[PROVIDED RECORDS — start]

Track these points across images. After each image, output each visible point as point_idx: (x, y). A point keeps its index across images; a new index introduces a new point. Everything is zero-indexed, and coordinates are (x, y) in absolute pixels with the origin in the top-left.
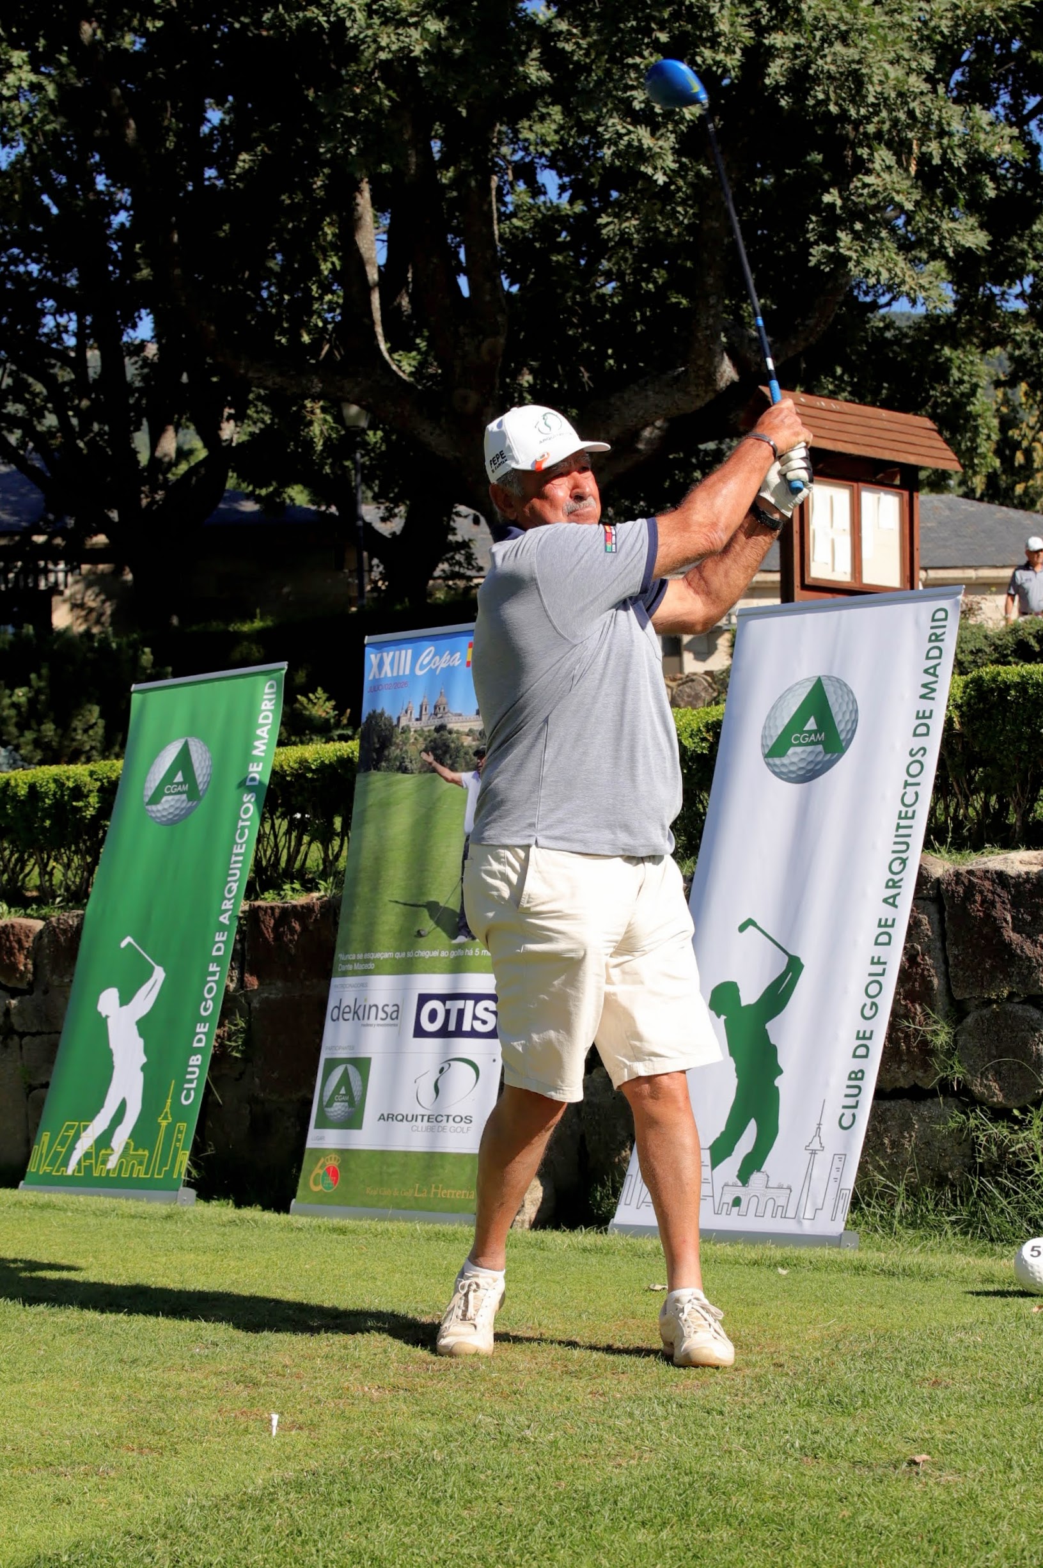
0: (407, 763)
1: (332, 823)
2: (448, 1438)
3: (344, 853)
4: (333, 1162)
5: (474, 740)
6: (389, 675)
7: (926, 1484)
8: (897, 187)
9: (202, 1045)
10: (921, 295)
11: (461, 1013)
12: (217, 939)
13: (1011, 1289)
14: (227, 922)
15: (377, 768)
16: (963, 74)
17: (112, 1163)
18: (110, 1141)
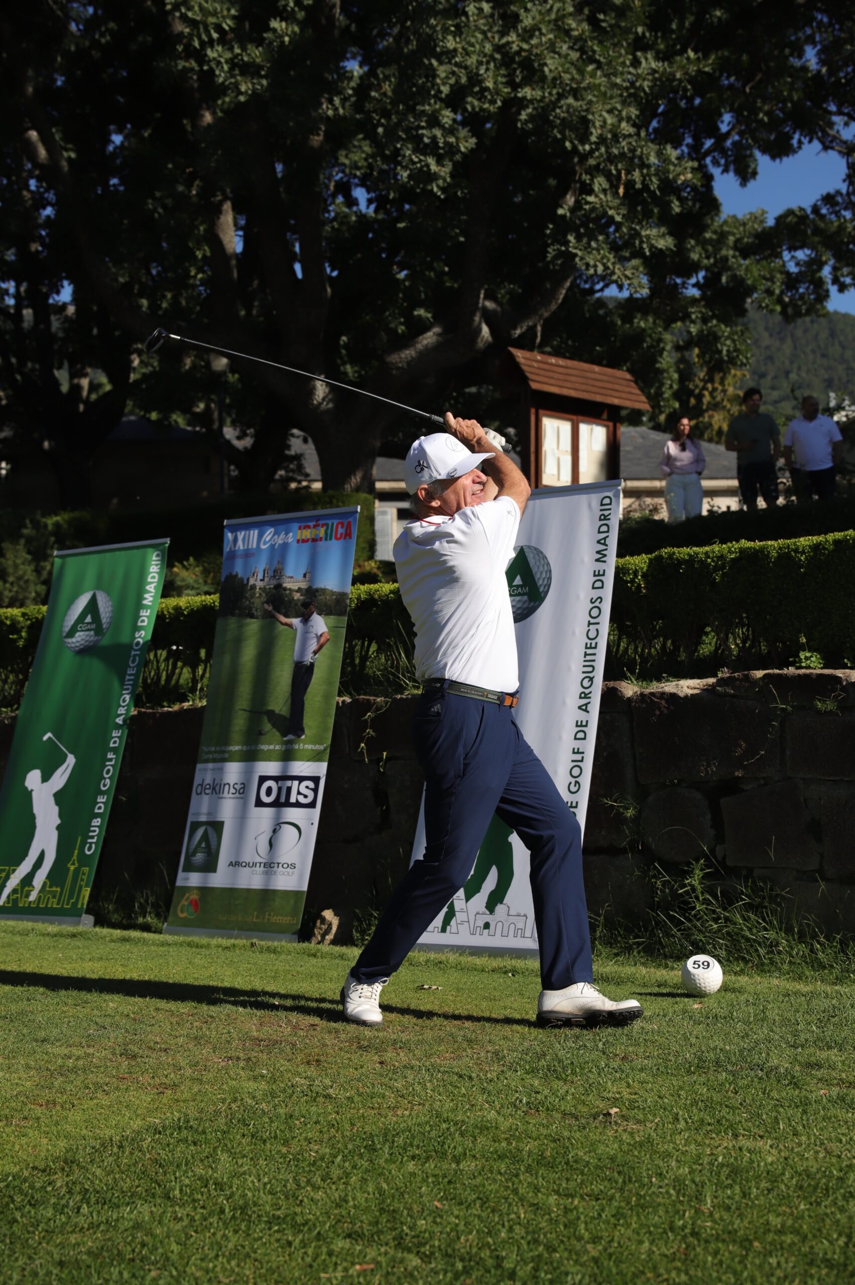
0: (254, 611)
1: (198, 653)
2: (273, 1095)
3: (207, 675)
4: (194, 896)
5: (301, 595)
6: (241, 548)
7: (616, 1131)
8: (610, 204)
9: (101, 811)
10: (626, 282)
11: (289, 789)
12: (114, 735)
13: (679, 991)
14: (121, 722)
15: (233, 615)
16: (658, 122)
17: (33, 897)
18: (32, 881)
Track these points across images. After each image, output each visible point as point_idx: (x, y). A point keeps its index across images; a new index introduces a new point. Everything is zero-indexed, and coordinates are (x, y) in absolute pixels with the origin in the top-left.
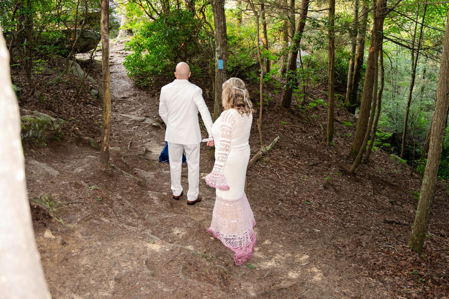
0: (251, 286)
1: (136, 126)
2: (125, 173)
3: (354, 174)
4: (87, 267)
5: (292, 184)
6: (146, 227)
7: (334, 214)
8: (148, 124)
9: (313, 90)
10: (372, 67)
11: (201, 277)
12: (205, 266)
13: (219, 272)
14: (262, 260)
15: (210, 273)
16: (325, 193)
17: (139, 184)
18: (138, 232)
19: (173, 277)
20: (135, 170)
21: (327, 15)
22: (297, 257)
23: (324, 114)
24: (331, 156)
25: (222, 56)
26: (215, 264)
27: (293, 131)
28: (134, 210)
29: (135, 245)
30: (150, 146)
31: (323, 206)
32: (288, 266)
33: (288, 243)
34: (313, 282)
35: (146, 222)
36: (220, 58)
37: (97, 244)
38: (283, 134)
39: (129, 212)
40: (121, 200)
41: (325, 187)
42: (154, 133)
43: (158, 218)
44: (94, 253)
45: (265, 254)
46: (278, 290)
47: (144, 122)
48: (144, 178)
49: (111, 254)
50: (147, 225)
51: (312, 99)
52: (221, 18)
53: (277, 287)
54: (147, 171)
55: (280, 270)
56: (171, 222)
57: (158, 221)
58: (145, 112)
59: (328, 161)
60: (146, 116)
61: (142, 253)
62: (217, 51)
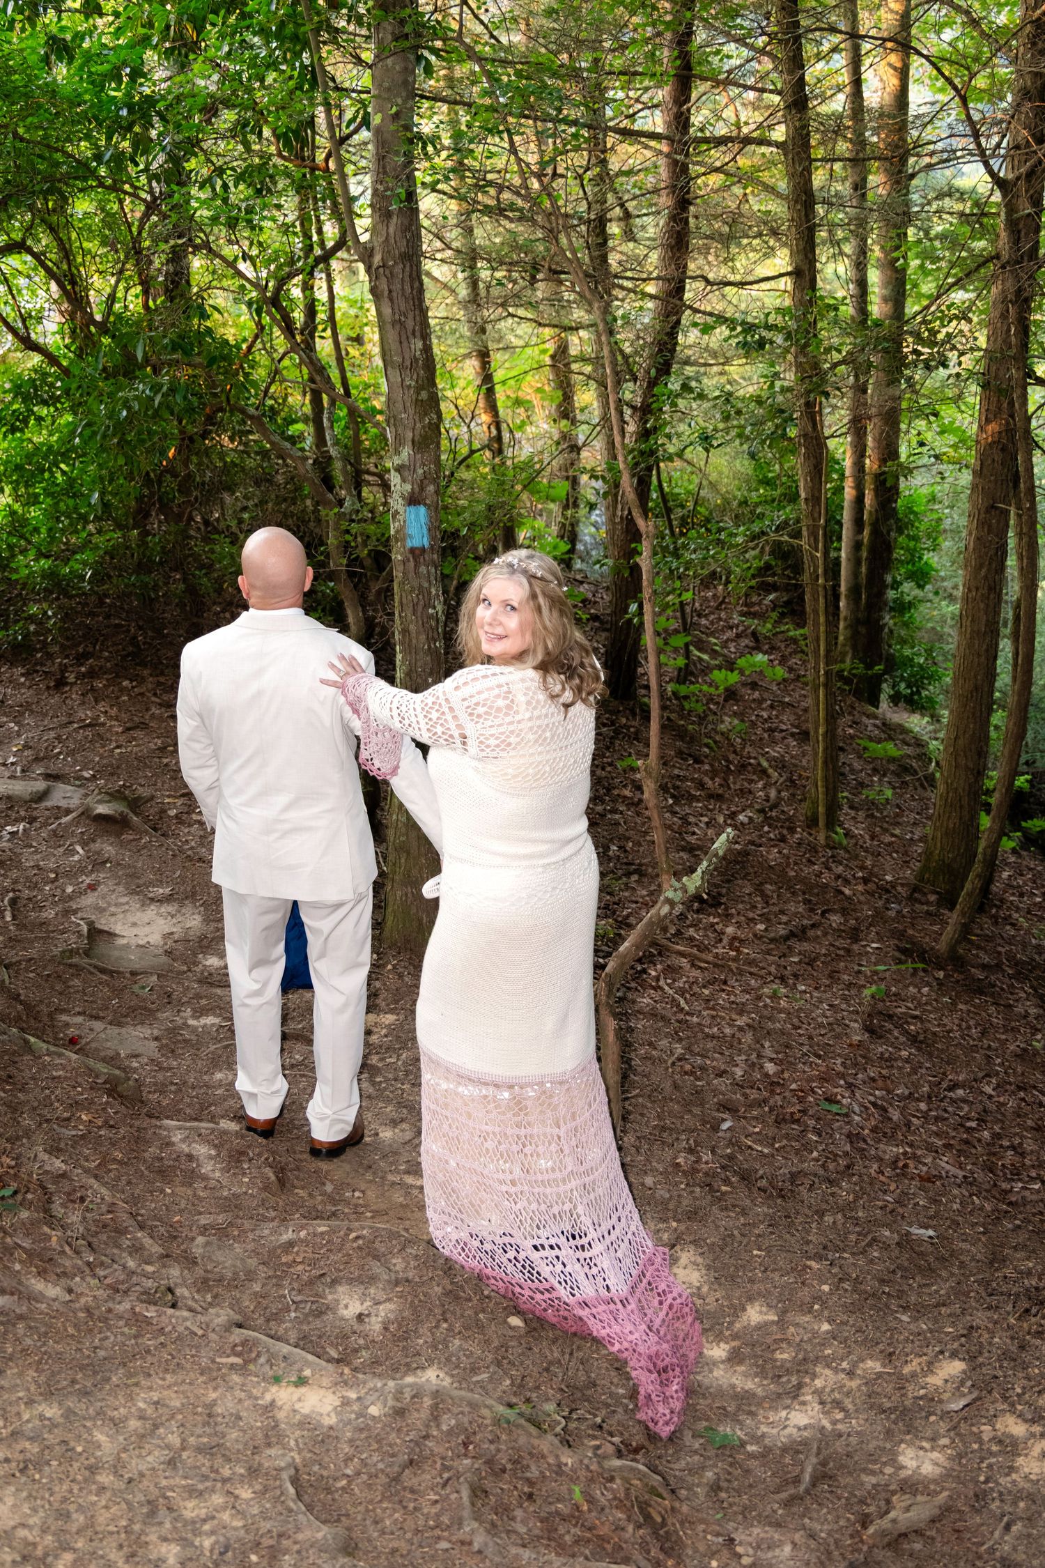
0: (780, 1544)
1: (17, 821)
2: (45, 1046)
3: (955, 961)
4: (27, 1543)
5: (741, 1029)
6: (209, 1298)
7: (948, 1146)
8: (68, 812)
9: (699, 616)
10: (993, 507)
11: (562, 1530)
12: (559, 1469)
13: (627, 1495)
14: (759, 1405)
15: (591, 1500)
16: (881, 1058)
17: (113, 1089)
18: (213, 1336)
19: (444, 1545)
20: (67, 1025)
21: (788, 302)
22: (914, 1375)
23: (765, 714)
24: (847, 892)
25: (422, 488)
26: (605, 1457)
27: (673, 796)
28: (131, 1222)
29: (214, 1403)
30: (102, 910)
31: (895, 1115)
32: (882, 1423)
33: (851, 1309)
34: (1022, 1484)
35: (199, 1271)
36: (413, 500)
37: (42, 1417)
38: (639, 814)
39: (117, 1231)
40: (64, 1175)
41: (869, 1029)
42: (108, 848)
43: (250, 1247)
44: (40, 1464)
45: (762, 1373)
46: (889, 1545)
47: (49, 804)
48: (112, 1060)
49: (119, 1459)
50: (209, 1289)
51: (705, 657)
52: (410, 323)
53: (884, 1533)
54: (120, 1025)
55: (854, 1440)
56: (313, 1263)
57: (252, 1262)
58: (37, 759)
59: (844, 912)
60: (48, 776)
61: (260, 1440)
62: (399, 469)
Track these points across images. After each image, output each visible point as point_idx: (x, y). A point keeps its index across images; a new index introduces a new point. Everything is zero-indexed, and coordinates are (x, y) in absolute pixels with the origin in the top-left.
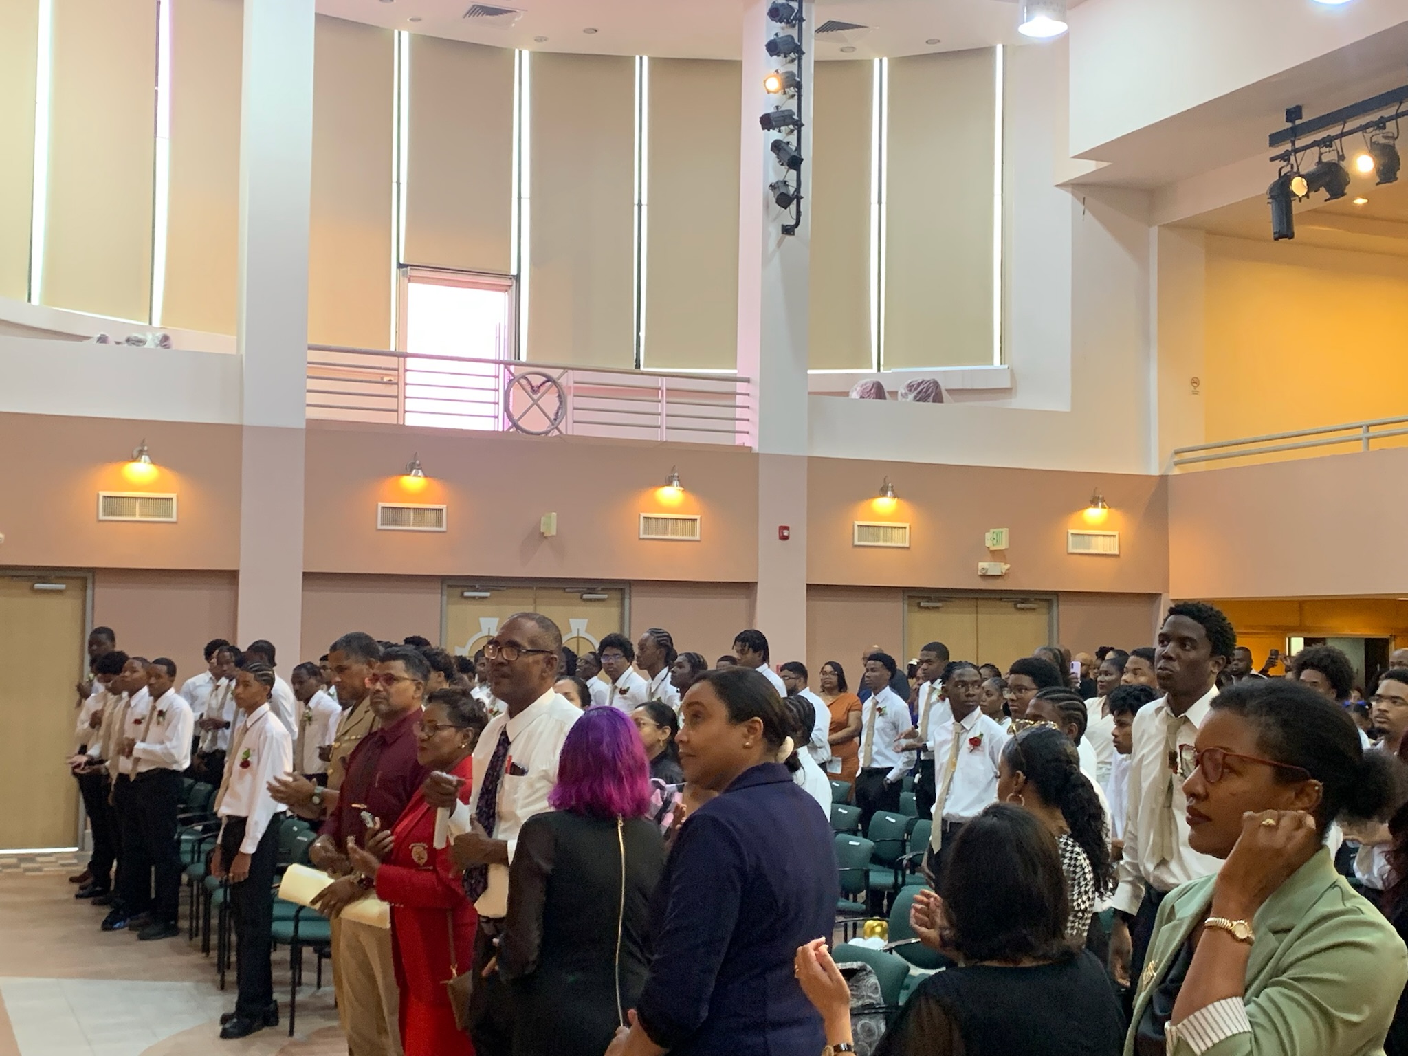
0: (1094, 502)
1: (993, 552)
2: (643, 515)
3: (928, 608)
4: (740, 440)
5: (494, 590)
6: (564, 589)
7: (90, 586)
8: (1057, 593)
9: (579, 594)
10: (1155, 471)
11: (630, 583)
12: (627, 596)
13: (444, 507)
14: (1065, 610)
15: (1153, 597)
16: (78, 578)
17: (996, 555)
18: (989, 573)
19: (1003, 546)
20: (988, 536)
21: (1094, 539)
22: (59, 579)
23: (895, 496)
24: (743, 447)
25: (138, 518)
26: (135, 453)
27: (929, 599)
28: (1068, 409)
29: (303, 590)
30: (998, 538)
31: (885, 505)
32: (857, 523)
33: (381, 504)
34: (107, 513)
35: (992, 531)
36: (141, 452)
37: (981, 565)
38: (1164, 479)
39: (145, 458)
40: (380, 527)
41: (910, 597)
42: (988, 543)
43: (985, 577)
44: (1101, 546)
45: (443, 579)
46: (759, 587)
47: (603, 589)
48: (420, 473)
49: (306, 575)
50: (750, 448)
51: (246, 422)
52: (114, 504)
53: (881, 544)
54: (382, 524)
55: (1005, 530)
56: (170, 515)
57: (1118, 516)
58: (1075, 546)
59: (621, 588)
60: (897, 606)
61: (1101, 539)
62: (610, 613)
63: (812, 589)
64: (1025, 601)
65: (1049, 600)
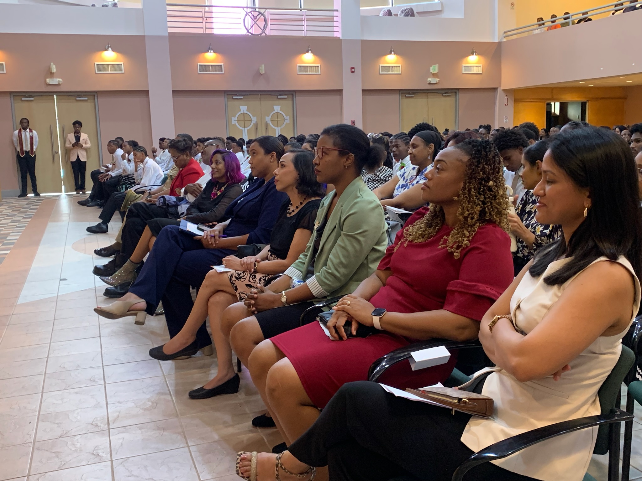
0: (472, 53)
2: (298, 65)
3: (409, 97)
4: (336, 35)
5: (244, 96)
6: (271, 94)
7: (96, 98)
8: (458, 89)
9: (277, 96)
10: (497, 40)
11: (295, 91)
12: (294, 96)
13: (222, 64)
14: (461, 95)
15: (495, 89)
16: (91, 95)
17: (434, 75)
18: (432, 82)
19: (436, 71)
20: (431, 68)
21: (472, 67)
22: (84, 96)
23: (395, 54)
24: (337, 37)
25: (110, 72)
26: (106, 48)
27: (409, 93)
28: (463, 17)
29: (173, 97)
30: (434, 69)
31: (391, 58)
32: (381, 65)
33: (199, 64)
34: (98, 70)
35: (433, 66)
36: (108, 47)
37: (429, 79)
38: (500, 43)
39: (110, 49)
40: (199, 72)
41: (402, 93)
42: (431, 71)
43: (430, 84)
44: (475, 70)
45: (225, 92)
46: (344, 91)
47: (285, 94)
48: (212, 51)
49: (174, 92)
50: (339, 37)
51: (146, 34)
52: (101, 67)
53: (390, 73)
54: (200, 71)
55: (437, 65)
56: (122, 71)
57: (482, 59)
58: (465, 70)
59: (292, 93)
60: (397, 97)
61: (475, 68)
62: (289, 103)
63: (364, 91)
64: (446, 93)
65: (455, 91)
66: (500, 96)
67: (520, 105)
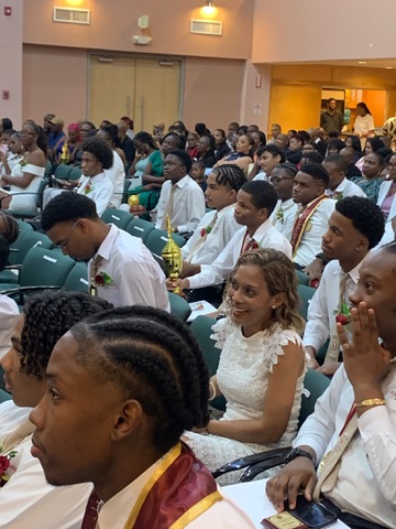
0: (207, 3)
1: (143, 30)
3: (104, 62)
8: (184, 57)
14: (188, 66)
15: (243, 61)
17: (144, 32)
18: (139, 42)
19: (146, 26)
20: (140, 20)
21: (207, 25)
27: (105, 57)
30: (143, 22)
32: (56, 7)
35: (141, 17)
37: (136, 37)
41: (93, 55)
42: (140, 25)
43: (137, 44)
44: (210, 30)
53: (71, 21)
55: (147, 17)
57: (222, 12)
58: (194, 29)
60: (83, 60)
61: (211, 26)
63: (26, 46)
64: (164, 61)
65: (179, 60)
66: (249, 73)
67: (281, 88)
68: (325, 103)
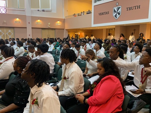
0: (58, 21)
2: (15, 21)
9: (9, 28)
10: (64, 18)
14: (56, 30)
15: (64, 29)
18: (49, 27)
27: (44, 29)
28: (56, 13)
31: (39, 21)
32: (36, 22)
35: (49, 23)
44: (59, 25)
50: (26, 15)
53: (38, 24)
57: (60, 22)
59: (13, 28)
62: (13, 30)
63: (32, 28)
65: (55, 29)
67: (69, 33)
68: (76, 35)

[PROVIDED RECORDS — finish]

* TASK TO CARRY OUT: Given the records above, restate word for word only the lines starting at the one with "47: (603, 589)" and ending at the one with "64: (1025, 601)".

* RESPONSE AREA:
47: (603, 589)
48: (420, 473)
49: (306, 575)
50: (750, 448)
51: (246, 422)
52: (114, 504)
53: (881, 544)
54: (382, 524)
55: (1005, 530)
56: (170, 515)
57: (1118, 516)
58: (1075, 546)
59: (621, 588)
60: (897, 606)
61: (1101, 539)
62: (610, 613)
63: (812, 589)
64: (1025, 601)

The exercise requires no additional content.